Think about transcoding as an example; this is emerging as a powerful way to take advantage of cloud processing for video production workflows.

Currently, a media company or production team may capture dozens or even hundreds of hours of footage on a project. They probably bundle up all the tapes or disks, bring them down to the facility and buy the transcoding for a fee, either for quantity of footage or for equipment time used.

In the new cloud world, they could just ‘burst’ whatever spare capacity they need to acquire at that moment, without interrupting any of their broadcast processes.

Think also about transcoding huge amounts of UHD video. Does it make sense to rent one machine for a thousand hours, and get your job processed 42 days later? Or instead, rent one hour of a thousand Amazon AWS compute units processing concurrently?

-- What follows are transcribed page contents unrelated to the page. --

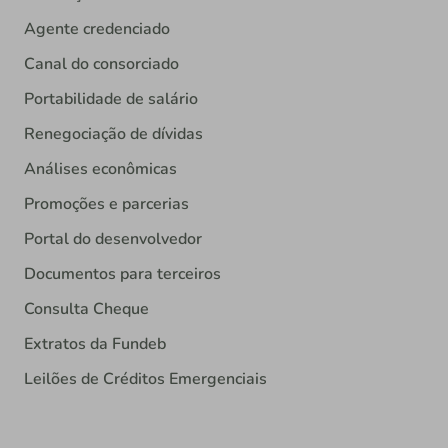
Agente credenciado
Canal do consorciado
Portabilidade de salário
Renegociação de dívidas
Análises econômicas
Promoções e parcerias
Portal do desenvolvedor
Documentos para terceiros
Consulta Cheque
Extratos da Fundeb
Leilões de Créditos Emergenciais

“It’s not about doing the same things you do with physical storage, it’s about looking at the cloud in a different way to understand how it is different and what advantages it brings”

These types of models are where the cloud really starts to come into its own as an on-demand, additional facility for the customer to move forward. You can easily see the massive benefit to your workflow with just these examples – but it does require you to think about your processes differently first.

While we’re confident that cloud processing will become mainstream with its incredibly fast performance, capacity and efficiency, a point of frustration will continue to be moving media there from its point of production.

You’ve got to think differently, and those who do become more agile, gain the benefits, and move into the future.

This article was first published at IBC2016.

The views expressed are those of the author.